Wednesday, September 18, 2013

The Grades Are In

Joe Mauer
The Minnesota Twins (65-86) came into the 2013 season with some relatively high hopes. They lost 96 and 99 games in the previous two seasons and were determined not to repeat that pattern. Some off-season moves were made and aspirations were higher than they have been the past two years. Here's a list of some of the things the Twins were looking forward to and how they fared.
  1. To say the least, they were hoping for, perhaps, a .500 season. 
  2. They were hoping Mauer and Morneau would be back to old MVP-like form. 
  3. They were hoping that Aaron Hicks would be the next star center fielder to take over for Denard Span. 

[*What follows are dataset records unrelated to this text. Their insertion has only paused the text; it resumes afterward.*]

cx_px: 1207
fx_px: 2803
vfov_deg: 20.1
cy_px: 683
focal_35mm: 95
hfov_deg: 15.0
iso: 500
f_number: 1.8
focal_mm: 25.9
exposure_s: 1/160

  4. They were hoping that the three free agent pitchers they picked up in the off-season (Worley, Pelfrey and Correia) would make them a competitive team and solidify a respectable starting rotation. 
  5. They were hoping that Perkins would continue to dominate as a closer. 

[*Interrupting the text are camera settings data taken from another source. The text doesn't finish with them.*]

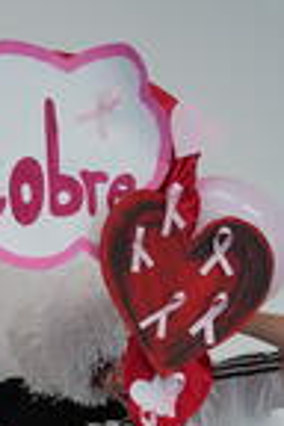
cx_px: -108
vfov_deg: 21.2
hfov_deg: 14.9
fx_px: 1027
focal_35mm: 87
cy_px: 559
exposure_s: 1/160
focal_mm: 31.3
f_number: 4
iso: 500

  6. With new hitting coach and Twins alumni Tom Brunansky, they were hoping to elevate the team batting average. 
  7. Most of all, they were hoping to contend so that they could continue to put butts in the seats at prestigious Target Field.
Based on those hopes, lets see how they fared. I went ahead and assigned letter grades to each hope.

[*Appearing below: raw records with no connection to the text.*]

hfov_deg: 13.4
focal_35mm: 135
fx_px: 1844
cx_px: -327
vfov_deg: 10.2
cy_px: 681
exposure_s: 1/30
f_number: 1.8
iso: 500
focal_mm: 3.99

  1. At 65-86 with only 11 games left in the season, getting to .500 can't happen. At least they can't get to 100 loses. D
  2. Mauer is hitting very well at .324/.404/.476 but his power numbers of 11 HR and 47 RBI in 445 AB definitely isn't elite status. He has also missed the last two weeks due to a concussion and will probably be out for most of the remainder of the year. Morneau has been traded to the Pirates. His power numbers were respectable with the Twins at 17/74 but was having trouble keeping his batting average above .250 and, lets face it, he has never looked the same since his concussion issues three years ago. C+
  3. Aaron Hicks was given the starting center field position on opening day but after 81 games, the rookie couldn't ever get his average above the Mendoza line. He is a decent fielding CF but struggled horrendously at the plate and wasn't much of a threat on the bases once he did get on. D-
  4. Vance Worley, Kevin Corriea and Mike Pelfrey were sent to the Minnesota Twins to hopefully give them some stability in the starting rotation. Rounded out with Scott Diamond (was injured at the beginning of the season) and either Samuel Deduno (was injured at the beginning of the season), P.J. Walters or Cole DeVries the starters actually seemed legit on paper. Because of Diamond's injury, Vance "Vanimal" Worley took the hill on opening day. The Minnesota fans and media were eating up all the potential that the Vanimal had to offer. His line wasn't terrible. He went 6 innings and gave up 3 runs - a "quality start". However, the Twins lost that game 4-2 to the Tigers and Vanimal's starts got worse and worse. He managed to go 6 innings or more only twice since and by the end of May he was posting a 1-5 record with a 7.21 ERA and was sent down to AAA. Corriea (9-12, 4.31) has been the best of the three at a mediocre level. And Pelfrey (5-13, 5.34) had been just short of horrid. F
  5. Glen Perkins has done well getting 35 saves thus far in 39 attempts. His ERA of 2.45 is a little high for a closer and could use some improvement. But overall, considering the team he is on, he has done well. B+
  6. Twins fans were happy to see Joe Vavre be replaced by favorite Tom Brunansky, however, the team .241 BA is the lowest it's been since 1981 when they hit .240 and went 41-68 in a strike shortened season. Although the Twins have already hit 144 homers, which is the most since 2009 (172), their runs per game has dropped significantly since last year from 4.33 to 3.85. Walks are down and strikeouts are up and even though I personally like Bruno as the hitting coach, he's still has a lot to prove. D
  7. Contend they really haven't, and Target Field is starting to lose its luster. Attendance per game has dropped every year since the stadium was built (from 39,798 in 2010 to 30,953 in 2013). However, even though they aren't selling out every game anymore, the per game average is still higher than in 1992, the year after a World Series victory. Coincidentally, team payroll has also dropped considerably from $112.7 million in 2011 to $79 million today. But since fans still get excited to watch the Twins outdoors in their nice, new stadium, despite the team's lack of success, I'll give them a B.
At the beginning of the season, the Twins looked decent on paper and I really thought they would be able to compete and finish middle of the pack in the Central Division. The fact that they have a lot of talent in the minors is comforting but, unless they make some bold off-season moves to legitimately bolster the pitching staff and add some above .275/25/100 hitters, next year will likely play out just like the last three. It's too bad that the bar keeps getting lower for those relatively high hopes that don't translate into more wins. I think some more housecleaning needs to be done but that's a topic for another blog post.